Wage Gap and Its Impact on Different Social Groups

Large Corporations vs. Small and Medium Enterprises

There is a big difference in wages between large companies and small or medium-sized businesses. Large companies can offer higher wages because they are usually more profitable and financially stable. On the other hand, small businesses often face financial difficulties and can't raise wages as much. The International Labour Organization (ILO) has noted that this wage gap between large companies and small businesses is growing globally, making economic inequality worse.

Regular Workers vs. Non-Regular Workers, and by Industry

There is also a significant wage gap between regular workers (those with stable jobs) and non-regular workers (those with temporary or contract jobs). Non-regular workers usually earn lower wages and have fewer benefits. They also face more job insecurity. Additionally, wages differ by industry. For example, workers in manufacturing may earn more than those in the service industry. According to a study by the Korea Employment Information Service, non-regular workers earn, on average, 30-40% less than regular workers.

The Impact on Young People and Vulnerable Groups

Young people and vulnerable groups are especially affected by rising prices and stagnant wages. Young people often struggle with low-paying, unstable jobs, while the cost of living continues to rise. Vulnerable groups, such as the elderly or low-income families, also suffer more from higher prices, which hurt their standard of living. The United Nations Development Programme (UNDP) has pointed out that solving income inequality, not just raising wages, is an important goal to help these groups.

The Need for Wage Policies from the Government and Businesses

The Need for Wage Policies from the Government and Businesses

To address the gap between inflation and wages, the roles of government and businesses are crucial. The government can help by raising the minimum wage and strengthening social safety nets, benefiting low-income households. Businesses, on the other hand, should increase wages and expand benefits based on workforce productivity to enhance employee motivation. Collaboration between these two sectors is an important solution to cope with rising inflation.

It is essential to consider introducing a system that automatically adjusts wages in line with inflation. This would help workers receive fair compensation in response to rising living costs during times of sharp inflation. Inflation-linked wage adjustments can stabilize the economy, especially during periods of economic uncertainty, by ensuring that workers are not left behind as prices rise.

Improving productivity is a key driver for wage increases. When businesses enhance productivity, the profits generated can be shared with employees through higher wages. This, in turn, improves employees' quality of life, leading to increased consumption. A positive cycle of this nature can boost both businesses and the economy as a whole, contributing to positive effects even in times of inflation.

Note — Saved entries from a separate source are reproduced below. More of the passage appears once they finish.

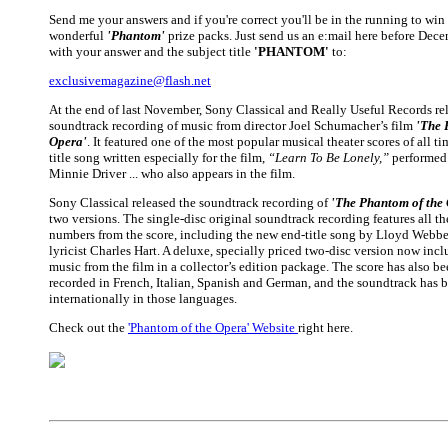
Send me your answers and if you're correct you'll be in the running to win
wonderful
'Phantom'
prize packs. Just send us an e:mail here before Dec
with your answer and the subject title
'PHANTOM'
to:
exclusivemagazine@flash.net
At the end of last November, Sony Classical and Really Useful Records rel
soundtrack recording of music from director Joel Schumacher’s film
'The 
Opera'
. It featured one of the most popular musical theater scores of all t
title song written especially for the film,
“Learn To Be Lonely,”
performed 
Minnie Driver ... who also appears in the film.
Sony Classical released the soundtrack recording of
'The Phantom of the
two versions. The single-disc original soundtrack recording features all t
numbers from the score, including the new end-title song by Lloyd Webbe
lyricist Charles Hart. A deluxe, specially priced two-disc version now inclu
music from the film in a collector’s edition package. The score has also be
recorded in French, Italian, Spanish and German, and the soundtrack has 
internationally in those languages.
Check out the
'Phantom of the Opera' Website
right here.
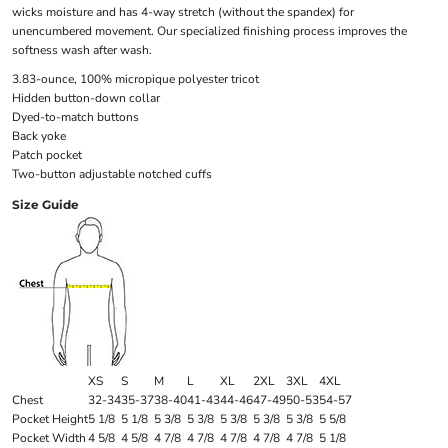
wicks moisture and has 4-way stretch (without the spandex) for
unencumbered movement. Our specialized finishing process improves the
softness wash after wash.
3.83-ounce, 100% micropique polyester tricot
Hidden button-down collar
Dyed-to-match buttons
Back yoke
Patch pocket
Two-button adjustable notched cuffs
Size Guide
XS
S
M
L
XL
2XL
3XL
4XL
Chest
32-34
35-37
38-40
41-43
44-46
47-49
50-53
54-57
Pocket Height
5 1/8
5 1/8
5 3/8
5 3/8
5 3/8
5 3/8
5 3/8
5 5/8
Pocket Width
4 5/8
4 5/8
4 7/8
4 7/8
4 7/8
4 7/8
4 7/8
5 1/8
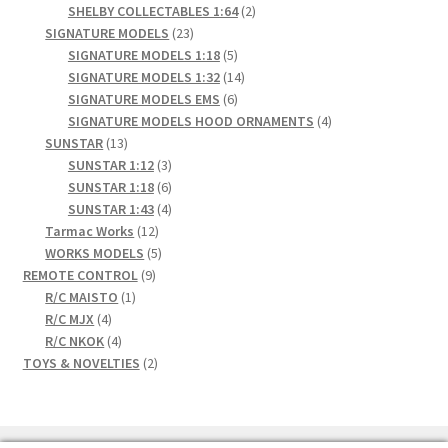
2
products
SHELBY COLLECTABLES 1:64
2
23
products
SIGNATURE MODELS
23
products
5
SIGNATURE MODELS 1:18
5
products
14
SIGNATURE MODELS 1:32
14
6
products
SIGNATURE MODELS EMS
6
products
4
SIGNATURE MODELS HOOD ORNAMENTS
4
13
products
SUNSTAR
13
products
3
SUNSTAR 1:12
3
products
6
SUNSTAR 1:18
6
products
4
SUNSTAR 1:43
4
12
products
Tarmac Works
12
products
5
WORKS MODELS
5
9
products
REMOTE CONTROL
9
1
products
R/C MAISTO
1
4
product
R/C MJX
4
products
4
R/C NKOK
4
products
2
TOYS & NOVELTIES
2
products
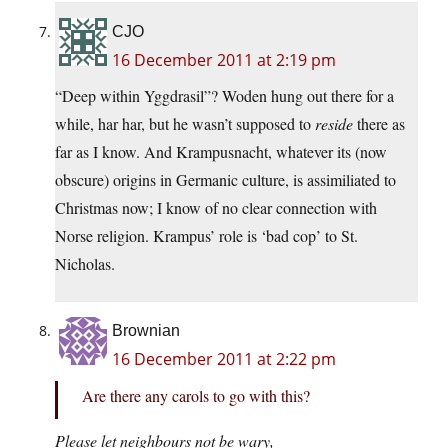
CJO
16 December 2011 at 2:19 pm
“Deep within Yggdrasil”? Woden hung out there for a
while, har har, but he wasn’t supposed to
reside
there as
far as I know. And Krampusnacht, whatever its (now
obscure) origins in Germanic culture, is assimiliated to
Christmas now; I know of no clear connection with
Norse religion. Krampus’ role is ‘bad cop’ to St.
Nicholas.
Brownian
16 December 2011 at 2:22 pm
Are there any carols to go with this?
Please let neighbours not be wary,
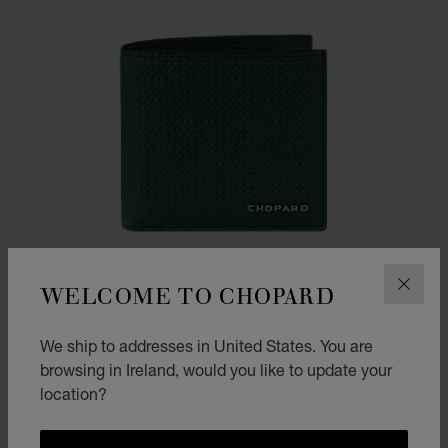
WELCOME TO CHOPARD
CLOS
We ship to addresses in United States. You are
browsing in Ireland, would you like to update your
location?
GO TO SLIDE 1
GO TO SLIDE 2
GO TO SLIDE 3
CLASSIC RACING SMALL WALLET
BRITISH RACING GREEN WITH DUNLOP PATTERN CALFSKIN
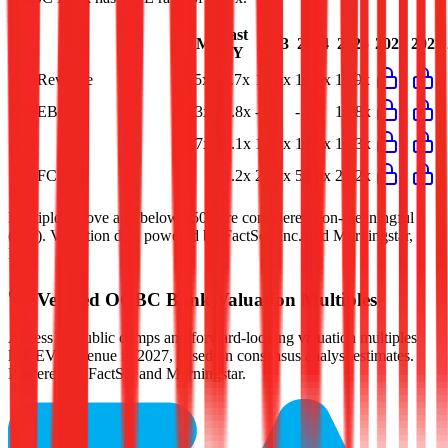
Last
LTM
2023
2024
2025
2026
2027
FY
EV/Revenue
11.5x
11.7x
12.9x
12.0x
11.9x
EV/EBIT
19.3x
18.8x
-
-
18.8x
P/E
17.7x
18.1x
19.4x
17.9x
18.3x
EV/FCF
-
21.2x
20.1x
51.6x
21.2x
Multiples above and below 250x are considered non-meaningful
(n/m). Valuation data powered by FactSet, Inc. and Morningstar,
Inc.
Verified
OCBC Bank
Valuation Multiples
Access all public comps and forward-looking valuation multiples
like EV/Revenue in 2027, based on consensus analyst estimates.
Powered by FactSet and Morningstar.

In the short term, policies such as wage subsidies or cost-of-living support are necessary to cope with rising inflation. However, these measures provide only temporary relief, and long-term structural reforms are required. By enhancing education and vocational training, we can increase the competitiveness of the workforce. Additionally, promoting balanced industry development will contribute to stable economic growth. Ultimately, structural change is the key to addressing inflation and stagnant wages.

Economic experts emphasize that while short-term support is important, the focus must shift toward structural reforms for sustainable progress. 이지론 advocates for ongoing discussions and actions to create a more favorable economic environment. It is clear that the economy cannot be resolved through short-term solutions alone, and long-term strategies are essential for sustainable improvement.